Somewhere in a trunk I will find a copy of the San Diego Evening Tribune dated November 22, 1963. There is also a copy of Life Magazine that was published November 29, 1963. I really don’t have to take the time to find these mementos, because my memories of a day long ago, to which I will dedicate today’s blog, remain vivid in my mind.
It was a Friday and I was a 14 year old high school freshman at Cathedral Girls’ High School in San Diego, CA. Every Friday the entire student body of 400 young girls attended Mass at St. Joseph’s Cathedral at 11:00AM. In procession we marched into the cathedral to take our pre-assigned seats in the pews. Sitting about five seats from me was another freshman that had a “forbidden” transistor radio in her purse. Shortly after 11:00AM this young girl slipped the radio out of her purse and, against all rules, she turned the radio on thinking she would be listening to the music of the day. Within minutes whispered talk was passed along the pew and we learned that President Kennedy had been critically wounded in Dallas, TX. This row of girls knew instinctively that we should certainly try to share this news bulletin with one of the nuns, perhaps Sister Anne Rita or Sister Eileen Leo (two young nuns who were more or less responsible for the freshman class). But how do we tell them without admitting that we were all breaking the school rules primarily by having the radio and secondarily turning it on during Mass?

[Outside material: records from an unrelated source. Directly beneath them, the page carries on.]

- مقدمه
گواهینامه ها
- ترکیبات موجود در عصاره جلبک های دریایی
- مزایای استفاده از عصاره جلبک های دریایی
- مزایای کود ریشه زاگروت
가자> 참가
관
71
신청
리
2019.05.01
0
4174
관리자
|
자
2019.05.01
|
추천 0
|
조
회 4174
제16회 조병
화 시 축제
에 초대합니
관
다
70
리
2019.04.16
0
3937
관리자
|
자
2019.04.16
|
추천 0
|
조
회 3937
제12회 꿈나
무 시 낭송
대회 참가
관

We never had to admit our transgression, as suddenly Monsignor Rice appeared on the altar and whispered something to the young celebrant, Father Edward Brockhaus. And then, Monsignor Rice stepped to the pulpit and made the announcement: “President Kennedy has been shot and killed. When our Mass is concluded all students are instructed to return to their home room and be dismissed for the day. You will go immediately to your public bus and make your way home.” We sat in shock, going through the motions of Mass and as the final blessing was bestowed on us all, we walked solemnly down the aisle…to be met by local news media, congregating at our Cathedral, the center of the Roman Catholic Church in the San Diego Diocese. Outside I found my older sister, Agnes; she was a high school junior and crying we made our way to the bus stop and took the 16 mile drive to our home.

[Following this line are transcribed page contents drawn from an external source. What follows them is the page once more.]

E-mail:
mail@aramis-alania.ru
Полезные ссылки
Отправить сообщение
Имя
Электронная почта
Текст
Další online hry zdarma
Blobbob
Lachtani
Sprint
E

When we arrived home our parents were waiting for us with our other two siblings. The television was on and remained on for the next three days, non-stop. In 1963 there were only the major networks on the three San Diego channels, NBC, CBS, and ABC. But each network channel covered this life altering event continuously: such as the transporting of the President’s body to Air Force One with First Lady Jacqueline Kennedy walking next to the casket. (We did not have color TV, so we depended on the TV anchor to describe her pink suit, with matching pillbox hat.) Later we would see still photos of Lyndon B. Johnson being administered the oath of office aboard Air Force One. And still later we would watch as the President arrived back in Washington, DC. I remember we wept openly for three days. Our parents wept, a sight seldom witnessed by us. We all knew that our lives had changed forever. Within two days we were still watching live coverage as Jack Ruby shot and killed Lee Harvey Oswald (the suspected assassin).
On November 25, 1963, John F. Kennedy, Jr’s (John-John)third birthday, President Kennedy’s funeral took place. My memory of this day is that of my family sitting in the living room watching the procession, a graceful First Lady, the funeral mass, and dignitaries from all over the world gathering to honor our fallen President. And then there is the heart warming memory of little John-John saluting his father.
Every year at this time I stop and remember President Kennedy. Somehow life has gone on, 45 years since this fateful day. And every year I have wondered how life might have been had November 22, 1963, passed without incident. Today, Brian Williams of NBC Nightly News posed the same question
|Daniel, John Kennedy, Jr, Aaron – March 1991
As an aside, I later met John F. Kennedy, Jr. He was a guest at our inn in March 1991. Imagine my surprise to realize that the young Mr. Kennedy had checked in late on a Friday night with his old college friend. The reservation was in his friend’s name. Suffice it to say, as the weekend progressed I asked John Kennedy if I could take a picture of him. He agreed and we went to our owner’s quarters. Our sons, Aaron and Daniel, then 10 and 7, sensed this was a special occasion. Aaron seemed to know that it was important for John to know how much his father had been loved by his parents and grandparents. He handed John a letter from his mother, Jacqueline, which had been sent to my father back in 1964, expressing thanks for the small donation my parents had made to the Kennedy Library. John stood quietly in our home, carefully studying this letter, his mother’s note, rubbing his hand against the paper and then with a smile he returned it to Aaron.
Yes, it is Saturday. This is not a technical blog, but you do have to wonder about a nation that connected 45 years ago today with television, radio, newsprint, photos, magazines and a common bond of a shared loss. This was a day that shaped our lives forever.